Raises a SubtractionError if any count drops below 0.
"""
for elem, count in other.items():
newcount = self[elem] - count
if newcount < 0:
raise SubtractionError
else:
self[elem] = newcount
return self
def __setitem__(self, k, v):
if v < 0:
raise NegativeNumberError
else:
super().__setitem__(k, v)
def __sub__(self, other):
"""
Subtract one NNCounter from another.
Raises a SubtractionError if any count drops below 0.
"""
if not isinstance(other, NNCounter):
return NotImplemented
result = NNCounter()
for elem, count in self.items():
newcount = count - other[elem]
if newcount > 0:
result[elem] = newcount
elif newcount < 0:
raise SubtractionError
for elem, count in other.items():
if elem not in self and count > 0:
raise SubtractionError
return result
def subtract(self, *args, **kwargs):
other = NNCounter(*args, **kwargs)
self -= other
Looking at this again, I think I would probably prefer to have one
new kind of error, and then maybe adjust the message depending on
whether it’s a subtraction or an init problem.

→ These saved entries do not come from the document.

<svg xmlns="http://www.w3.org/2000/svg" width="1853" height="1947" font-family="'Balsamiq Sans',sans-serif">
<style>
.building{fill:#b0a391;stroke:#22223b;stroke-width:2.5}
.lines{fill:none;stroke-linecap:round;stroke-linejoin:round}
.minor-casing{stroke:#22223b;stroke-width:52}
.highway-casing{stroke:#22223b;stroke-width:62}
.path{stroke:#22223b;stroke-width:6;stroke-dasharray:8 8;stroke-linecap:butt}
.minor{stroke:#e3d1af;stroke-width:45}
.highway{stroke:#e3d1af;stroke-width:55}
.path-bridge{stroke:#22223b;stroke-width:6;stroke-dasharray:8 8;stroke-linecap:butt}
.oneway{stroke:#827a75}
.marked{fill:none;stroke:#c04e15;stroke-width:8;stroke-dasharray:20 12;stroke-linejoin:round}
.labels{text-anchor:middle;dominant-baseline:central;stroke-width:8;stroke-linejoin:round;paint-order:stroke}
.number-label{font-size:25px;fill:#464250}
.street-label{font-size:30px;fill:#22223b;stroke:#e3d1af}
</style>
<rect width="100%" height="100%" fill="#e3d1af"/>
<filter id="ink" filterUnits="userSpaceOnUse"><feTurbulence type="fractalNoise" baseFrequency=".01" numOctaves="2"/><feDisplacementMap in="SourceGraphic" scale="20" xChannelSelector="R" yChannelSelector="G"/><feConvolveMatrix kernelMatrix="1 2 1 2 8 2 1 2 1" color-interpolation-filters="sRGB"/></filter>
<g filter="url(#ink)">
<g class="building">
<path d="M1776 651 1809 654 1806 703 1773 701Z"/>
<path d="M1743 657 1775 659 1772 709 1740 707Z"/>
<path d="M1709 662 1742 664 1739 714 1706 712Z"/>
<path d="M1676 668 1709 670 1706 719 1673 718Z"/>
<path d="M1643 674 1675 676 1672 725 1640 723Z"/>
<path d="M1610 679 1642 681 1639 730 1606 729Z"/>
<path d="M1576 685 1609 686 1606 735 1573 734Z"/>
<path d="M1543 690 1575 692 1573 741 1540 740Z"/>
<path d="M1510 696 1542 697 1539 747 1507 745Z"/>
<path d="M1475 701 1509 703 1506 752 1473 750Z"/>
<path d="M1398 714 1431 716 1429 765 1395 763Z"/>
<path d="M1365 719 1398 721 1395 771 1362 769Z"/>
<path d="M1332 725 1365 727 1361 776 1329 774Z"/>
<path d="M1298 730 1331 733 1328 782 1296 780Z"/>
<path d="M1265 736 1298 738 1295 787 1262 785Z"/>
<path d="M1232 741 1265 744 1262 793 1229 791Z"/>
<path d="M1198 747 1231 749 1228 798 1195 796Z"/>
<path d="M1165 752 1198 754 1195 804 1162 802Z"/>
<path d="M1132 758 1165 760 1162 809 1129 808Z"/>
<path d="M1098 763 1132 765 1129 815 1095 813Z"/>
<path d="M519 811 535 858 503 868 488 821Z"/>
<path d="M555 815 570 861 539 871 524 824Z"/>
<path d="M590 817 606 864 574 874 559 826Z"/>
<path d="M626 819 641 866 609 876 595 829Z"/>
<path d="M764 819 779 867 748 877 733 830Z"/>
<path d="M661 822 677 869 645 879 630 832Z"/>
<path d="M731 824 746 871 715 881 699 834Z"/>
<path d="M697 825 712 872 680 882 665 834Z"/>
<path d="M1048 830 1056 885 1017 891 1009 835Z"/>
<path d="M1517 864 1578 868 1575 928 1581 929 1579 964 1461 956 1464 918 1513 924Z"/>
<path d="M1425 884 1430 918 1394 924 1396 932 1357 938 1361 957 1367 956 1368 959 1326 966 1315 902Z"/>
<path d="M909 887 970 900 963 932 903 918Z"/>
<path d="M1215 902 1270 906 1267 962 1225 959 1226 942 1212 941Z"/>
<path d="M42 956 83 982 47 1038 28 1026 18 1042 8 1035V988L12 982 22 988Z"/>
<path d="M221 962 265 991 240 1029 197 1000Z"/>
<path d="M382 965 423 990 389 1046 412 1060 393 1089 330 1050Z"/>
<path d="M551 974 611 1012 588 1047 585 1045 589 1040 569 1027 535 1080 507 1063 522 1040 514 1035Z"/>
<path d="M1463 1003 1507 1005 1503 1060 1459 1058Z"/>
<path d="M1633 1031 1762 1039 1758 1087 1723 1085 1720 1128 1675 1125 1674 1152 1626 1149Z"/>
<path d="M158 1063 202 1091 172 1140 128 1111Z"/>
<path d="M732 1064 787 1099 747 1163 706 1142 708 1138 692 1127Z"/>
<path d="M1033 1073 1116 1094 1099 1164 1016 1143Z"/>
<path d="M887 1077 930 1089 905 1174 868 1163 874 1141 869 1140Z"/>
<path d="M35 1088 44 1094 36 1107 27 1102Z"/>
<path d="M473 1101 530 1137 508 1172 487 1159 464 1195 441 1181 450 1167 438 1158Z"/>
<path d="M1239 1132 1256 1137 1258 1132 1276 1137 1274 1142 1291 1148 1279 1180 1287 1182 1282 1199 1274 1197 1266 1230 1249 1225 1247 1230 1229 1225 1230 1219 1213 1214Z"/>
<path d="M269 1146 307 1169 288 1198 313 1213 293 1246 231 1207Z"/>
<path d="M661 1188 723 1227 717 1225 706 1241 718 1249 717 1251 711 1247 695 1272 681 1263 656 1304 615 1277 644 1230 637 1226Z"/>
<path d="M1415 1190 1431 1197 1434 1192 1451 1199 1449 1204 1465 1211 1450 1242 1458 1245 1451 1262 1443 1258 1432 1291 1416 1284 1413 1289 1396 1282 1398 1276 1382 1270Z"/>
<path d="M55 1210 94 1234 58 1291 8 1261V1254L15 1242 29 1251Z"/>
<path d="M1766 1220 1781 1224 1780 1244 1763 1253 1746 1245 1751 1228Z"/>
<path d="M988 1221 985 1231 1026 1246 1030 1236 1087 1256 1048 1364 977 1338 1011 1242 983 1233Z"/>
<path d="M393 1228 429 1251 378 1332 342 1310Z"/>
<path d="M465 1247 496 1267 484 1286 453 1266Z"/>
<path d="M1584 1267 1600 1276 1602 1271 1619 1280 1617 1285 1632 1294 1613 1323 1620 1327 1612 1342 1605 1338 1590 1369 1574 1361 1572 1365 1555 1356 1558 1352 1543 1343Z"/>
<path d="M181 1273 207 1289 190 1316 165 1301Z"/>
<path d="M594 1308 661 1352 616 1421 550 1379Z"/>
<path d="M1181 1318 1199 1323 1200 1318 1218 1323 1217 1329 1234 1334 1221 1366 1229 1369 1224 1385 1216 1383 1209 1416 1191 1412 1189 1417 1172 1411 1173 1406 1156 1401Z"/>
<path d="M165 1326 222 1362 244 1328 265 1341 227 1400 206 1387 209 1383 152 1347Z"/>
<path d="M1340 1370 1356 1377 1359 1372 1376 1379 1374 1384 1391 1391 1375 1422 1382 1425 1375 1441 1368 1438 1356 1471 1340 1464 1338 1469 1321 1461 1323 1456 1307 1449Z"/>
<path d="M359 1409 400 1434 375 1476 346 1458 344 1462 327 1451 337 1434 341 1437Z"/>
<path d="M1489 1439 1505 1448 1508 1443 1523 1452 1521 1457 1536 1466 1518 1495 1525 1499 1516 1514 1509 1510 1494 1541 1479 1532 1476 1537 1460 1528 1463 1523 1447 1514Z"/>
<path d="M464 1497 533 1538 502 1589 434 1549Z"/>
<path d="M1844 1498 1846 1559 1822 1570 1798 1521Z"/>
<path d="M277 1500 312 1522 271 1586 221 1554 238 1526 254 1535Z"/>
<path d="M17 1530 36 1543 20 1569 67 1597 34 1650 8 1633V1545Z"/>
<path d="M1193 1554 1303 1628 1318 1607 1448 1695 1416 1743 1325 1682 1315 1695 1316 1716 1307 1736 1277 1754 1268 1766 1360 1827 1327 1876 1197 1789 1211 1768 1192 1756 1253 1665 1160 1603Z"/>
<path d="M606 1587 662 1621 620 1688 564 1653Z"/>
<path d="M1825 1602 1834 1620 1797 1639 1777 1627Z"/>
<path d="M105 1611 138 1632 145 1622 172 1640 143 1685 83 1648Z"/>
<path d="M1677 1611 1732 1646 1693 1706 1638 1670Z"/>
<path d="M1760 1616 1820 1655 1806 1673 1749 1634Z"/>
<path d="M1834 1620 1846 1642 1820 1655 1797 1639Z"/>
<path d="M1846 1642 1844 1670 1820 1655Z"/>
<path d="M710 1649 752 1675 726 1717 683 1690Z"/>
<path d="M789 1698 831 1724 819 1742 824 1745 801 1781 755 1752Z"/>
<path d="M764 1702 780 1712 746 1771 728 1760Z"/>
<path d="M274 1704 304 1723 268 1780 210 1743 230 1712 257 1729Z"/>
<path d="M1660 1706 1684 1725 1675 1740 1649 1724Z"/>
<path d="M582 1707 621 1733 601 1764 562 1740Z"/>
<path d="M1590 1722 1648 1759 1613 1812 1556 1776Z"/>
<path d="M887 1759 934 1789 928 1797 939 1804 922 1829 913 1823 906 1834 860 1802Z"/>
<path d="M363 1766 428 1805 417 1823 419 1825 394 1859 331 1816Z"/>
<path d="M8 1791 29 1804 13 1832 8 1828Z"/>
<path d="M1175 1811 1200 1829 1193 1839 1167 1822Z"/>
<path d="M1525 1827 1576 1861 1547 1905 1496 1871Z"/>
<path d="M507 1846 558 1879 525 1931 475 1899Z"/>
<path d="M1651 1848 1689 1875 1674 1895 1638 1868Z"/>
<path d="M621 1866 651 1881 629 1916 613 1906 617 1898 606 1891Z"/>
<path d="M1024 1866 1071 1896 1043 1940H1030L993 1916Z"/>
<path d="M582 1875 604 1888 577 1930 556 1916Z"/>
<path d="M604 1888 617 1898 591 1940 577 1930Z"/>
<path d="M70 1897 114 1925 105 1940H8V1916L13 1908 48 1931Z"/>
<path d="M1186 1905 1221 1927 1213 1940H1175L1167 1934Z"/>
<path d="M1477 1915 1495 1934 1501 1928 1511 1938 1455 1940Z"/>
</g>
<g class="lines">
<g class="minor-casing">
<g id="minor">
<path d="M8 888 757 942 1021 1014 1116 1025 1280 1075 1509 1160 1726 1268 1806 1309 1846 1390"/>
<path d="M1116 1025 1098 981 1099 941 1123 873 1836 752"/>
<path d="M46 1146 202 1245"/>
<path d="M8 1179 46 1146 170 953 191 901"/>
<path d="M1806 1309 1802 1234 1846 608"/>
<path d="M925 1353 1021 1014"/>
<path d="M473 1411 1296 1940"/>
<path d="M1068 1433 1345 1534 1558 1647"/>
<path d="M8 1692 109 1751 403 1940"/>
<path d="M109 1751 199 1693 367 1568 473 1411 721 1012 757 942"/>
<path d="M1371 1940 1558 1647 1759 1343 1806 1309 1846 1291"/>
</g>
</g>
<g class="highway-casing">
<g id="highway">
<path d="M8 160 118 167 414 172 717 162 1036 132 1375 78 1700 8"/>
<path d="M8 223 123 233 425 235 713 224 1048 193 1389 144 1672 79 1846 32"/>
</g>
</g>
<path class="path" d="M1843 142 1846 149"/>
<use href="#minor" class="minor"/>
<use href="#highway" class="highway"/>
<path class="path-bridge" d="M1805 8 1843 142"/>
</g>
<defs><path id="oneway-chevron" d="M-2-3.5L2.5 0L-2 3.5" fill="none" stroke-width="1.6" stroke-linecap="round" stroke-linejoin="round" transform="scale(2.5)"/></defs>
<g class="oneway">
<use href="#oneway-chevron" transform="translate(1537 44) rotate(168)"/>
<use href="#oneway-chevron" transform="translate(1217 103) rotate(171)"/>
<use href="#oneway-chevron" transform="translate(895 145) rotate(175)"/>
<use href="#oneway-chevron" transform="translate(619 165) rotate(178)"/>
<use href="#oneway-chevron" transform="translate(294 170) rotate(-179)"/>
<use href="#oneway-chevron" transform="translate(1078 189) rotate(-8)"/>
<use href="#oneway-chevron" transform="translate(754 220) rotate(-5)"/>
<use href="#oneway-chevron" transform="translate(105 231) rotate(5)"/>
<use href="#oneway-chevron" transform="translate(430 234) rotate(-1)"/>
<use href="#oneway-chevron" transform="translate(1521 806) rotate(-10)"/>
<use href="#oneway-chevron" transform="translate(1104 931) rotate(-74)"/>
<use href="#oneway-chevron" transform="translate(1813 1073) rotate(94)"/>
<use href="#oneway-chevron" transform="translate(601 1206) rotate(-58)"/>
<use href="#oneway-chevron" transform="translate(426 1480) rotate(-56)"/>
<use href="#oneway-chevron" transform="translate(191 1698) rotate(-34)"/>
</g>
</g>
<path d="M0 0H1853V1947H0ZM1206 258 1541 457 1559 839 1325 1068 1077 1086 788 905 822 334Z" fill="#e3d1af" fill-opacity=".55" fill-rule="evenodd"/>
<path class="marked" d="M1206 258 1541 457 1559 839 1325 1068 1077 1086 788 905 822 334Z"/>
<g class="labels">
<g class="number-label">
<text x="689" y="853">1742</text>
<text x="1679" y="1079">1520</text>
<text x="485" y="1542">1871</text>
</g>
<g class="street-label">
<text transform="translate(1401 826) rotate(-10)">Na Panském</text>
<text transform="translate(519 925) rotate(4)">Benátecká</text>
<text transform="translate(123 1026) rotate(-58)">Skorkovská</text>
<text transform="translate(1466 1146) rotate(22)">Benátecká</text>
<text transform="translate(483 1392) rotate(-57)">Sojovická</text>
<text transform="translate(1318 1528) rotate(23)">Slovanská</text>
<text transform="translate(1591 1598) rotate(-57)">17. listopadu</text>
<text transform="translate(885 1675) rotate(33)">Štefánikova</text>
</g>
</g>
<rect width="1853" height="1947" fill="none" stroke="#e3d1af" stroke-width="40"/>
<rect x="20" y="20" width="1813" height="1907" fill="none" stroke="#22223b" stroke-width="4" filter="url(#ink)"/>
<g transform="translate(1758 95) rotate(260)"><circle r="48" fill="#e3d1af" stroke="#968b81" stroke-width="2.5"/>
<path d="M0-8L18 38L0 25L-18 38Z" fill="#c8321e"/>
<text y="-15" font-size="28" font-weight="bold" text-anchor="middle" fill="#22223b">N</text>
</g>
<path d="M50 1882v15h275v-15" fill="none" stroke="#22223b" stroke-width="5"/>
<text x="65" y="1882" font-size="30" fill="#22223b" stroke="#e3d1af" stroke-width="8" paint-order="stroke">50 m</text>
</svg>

Or at least maybe have both errors subclass a “negative number error” superclass
so you can catch both without catching all other kinds of ValueError
.
I’m not going ot change it because, as I said, I’m probably not going to use this
in the project I built it for.
The other limitation is that I haven’t redefined the addition methods for NNCounter
,
and so adding two NNCounter
s together returns a Counter
.
This is because the definition of Counter
explicitly
initialises the counters it returns in addition and subtraction operations
as Counter()
rather than being aware it might be subclassed and doing something like
type(self)()
.
For my use case, this isn’t an issue, but if I were being thorough,
I would have to redefine __add__
, __iadd__
and __update__
as well,
and possibly __and__
, __or__
etc which also hardcode the type of their output.
At some point, I hope to get round to actually explaining what the project is that I was using this for, but that will have to wait.